Monday, October 27, 2008

New paper: “The True Cost of Social Security”

A new paper by Alexander W. Blocker (Boston University), Laurence J. Kotlikoff (Boston University) and Stephen A. Ross (Massachusetts Institute of Technology) attempts to assign a market value to Social Security's long-term unfunded obligations. "The True Cost of Social Security" treats the Social Security program as a financial asset with certain unique characteristics, and then uses modern finance theory to place a value on the promises made under that program. Here's the summary:

Implicit government obligations represent the lion's share of government liabilities in the U.S. and many other countries. Yet these liabilities are rarely measured, let alone properly adjusted for their risk. This paper shows, by example, how modern asset pricing can be used to value implicit fiscal debts taking into account their risk properties. The example is the U.S. Social Security System's net liability to working-age Americans. Marking this debt to market makes a big difference; its market value is 23 percent larger than the Social Security trustees' valuation method suggests.

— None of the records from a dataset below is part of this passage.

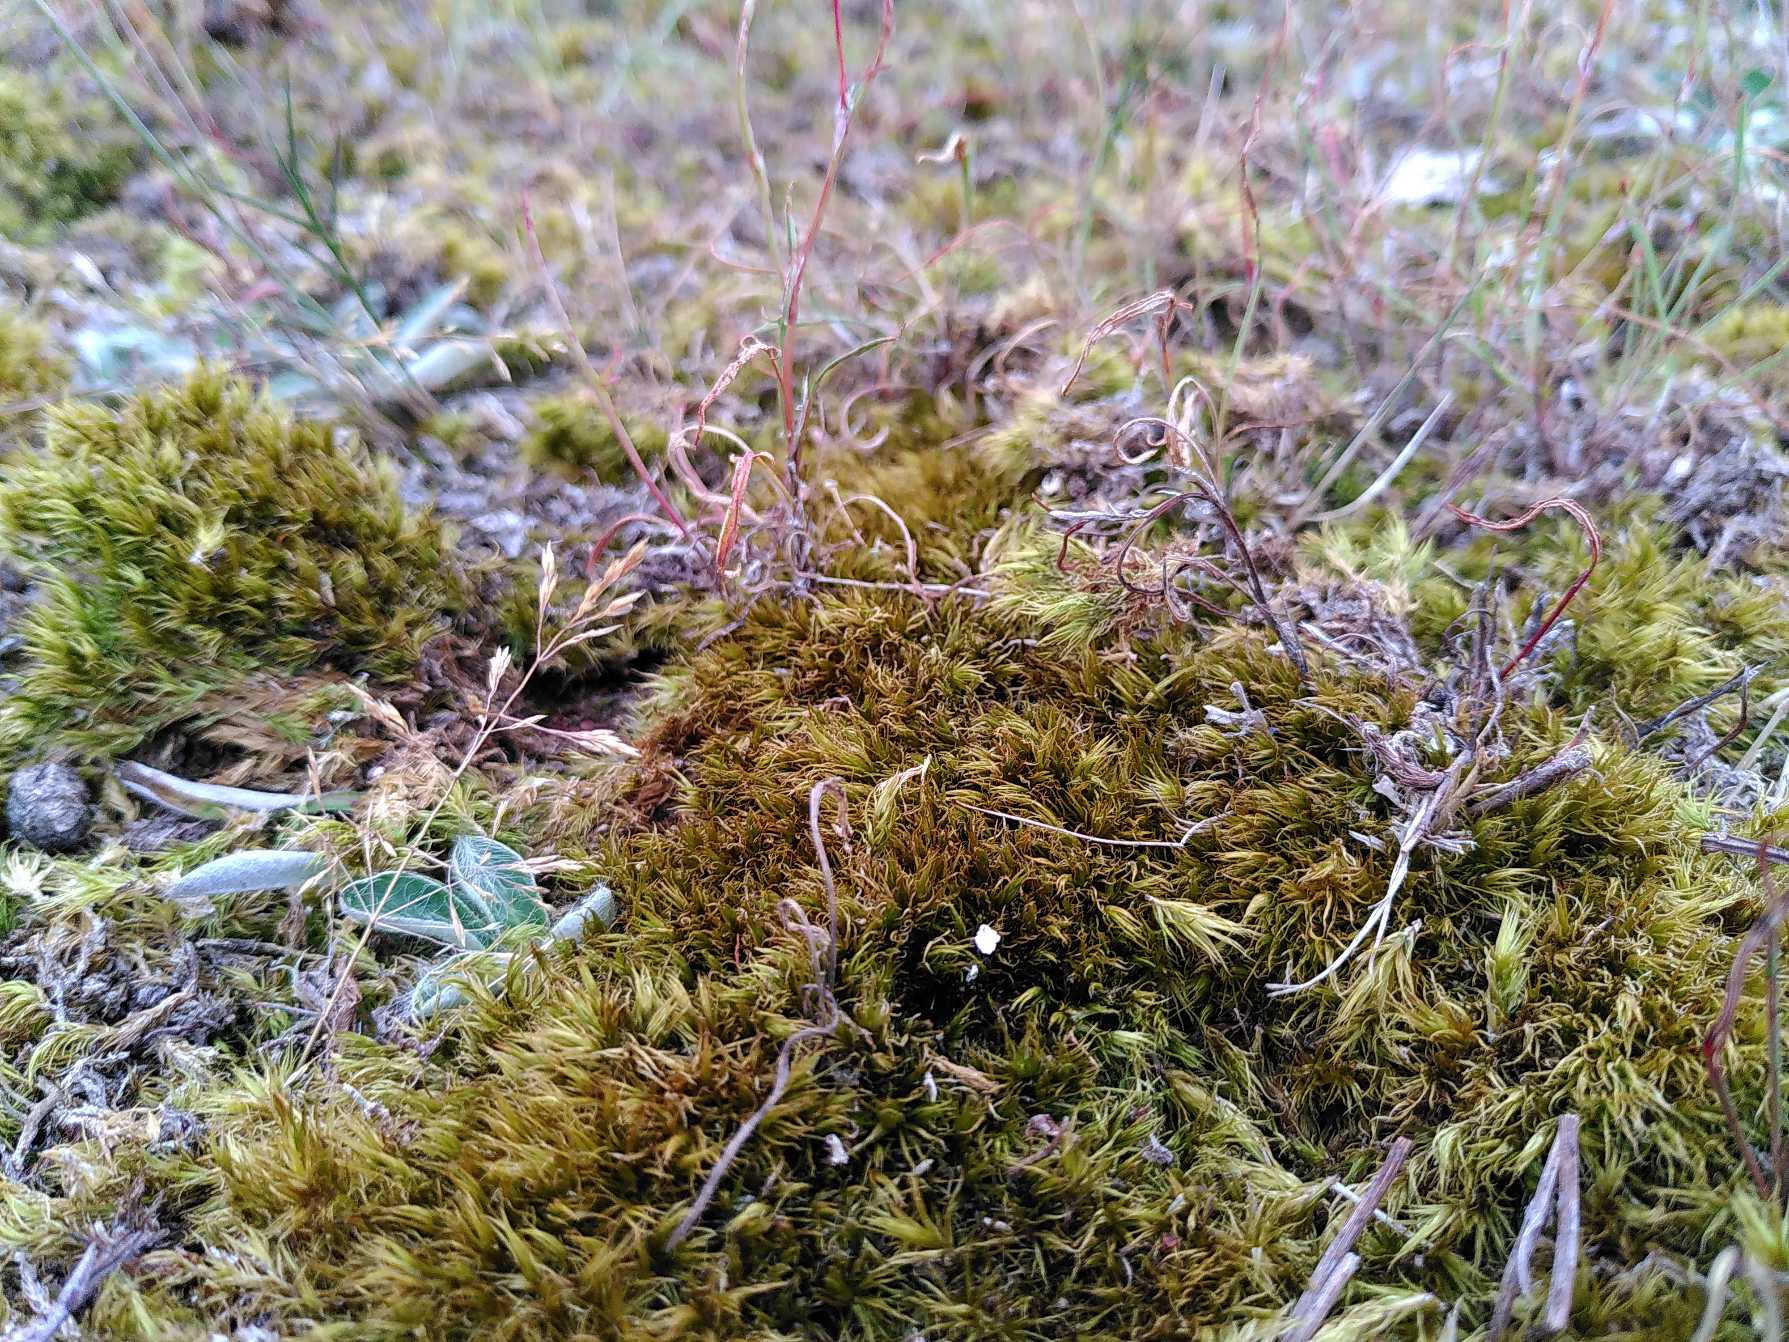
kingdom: Plantae
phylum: Bryophyta
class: Bryopsida
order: Dicranales
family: Dicranaceae
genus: Dicranum
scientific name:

In other words, the true value of the long-term Social Security shortfall could be significantly larger than we currently suppose.

I may have touched on this issue in discussion of the report of the 2007 Technical Panel on Assumptions and Methods. The panel's report, which came out several months ago, cited a paper by John Geanakoplos and Stephen Zeldes which attempted a similar exercise to the Blocker, Kotlikoff, Ross paper. However, Geanakoplos and Zeldes concluded that, using market pricing, Social Security's long term deficit was around 25 percent smaller than the Trustees project. In other words, both papers utilize more sophisticated analytical techniques but come to precisely opposite conclusions.

My issue with the Tech Panel's report was that it recommended adopting the Geanakplos-Zeldes approach in the Trustees Report:

The Panel recommends that the Trustees consider adopting risk-adjusted discount rates for computations that involve discounting. As well as making the measures more accurate theoretically, the use of higher discount weights has the salutary effect of reducing the sensitivity of the results to the more distant, and more uncertain, cash flows.

This, I thought, was premature given that the Geanakplos-Zeldes paper hadn't even yet been published, and the Blocker, Kotlikoff, Ross paper makes me think even more that these methods aren't quite ready for prime time. The Trustees Report currently contains some new approaches that it didn't use 10 or so years ago – stochastic forecasting, the infinite horizon actuarial balance, and others – but these methods were thoroughly used in academic and policy research before being applied in the Trustees Report. I suspect that market pricing of Social Security liabilities should go through a similar process before going in the Trustees Report.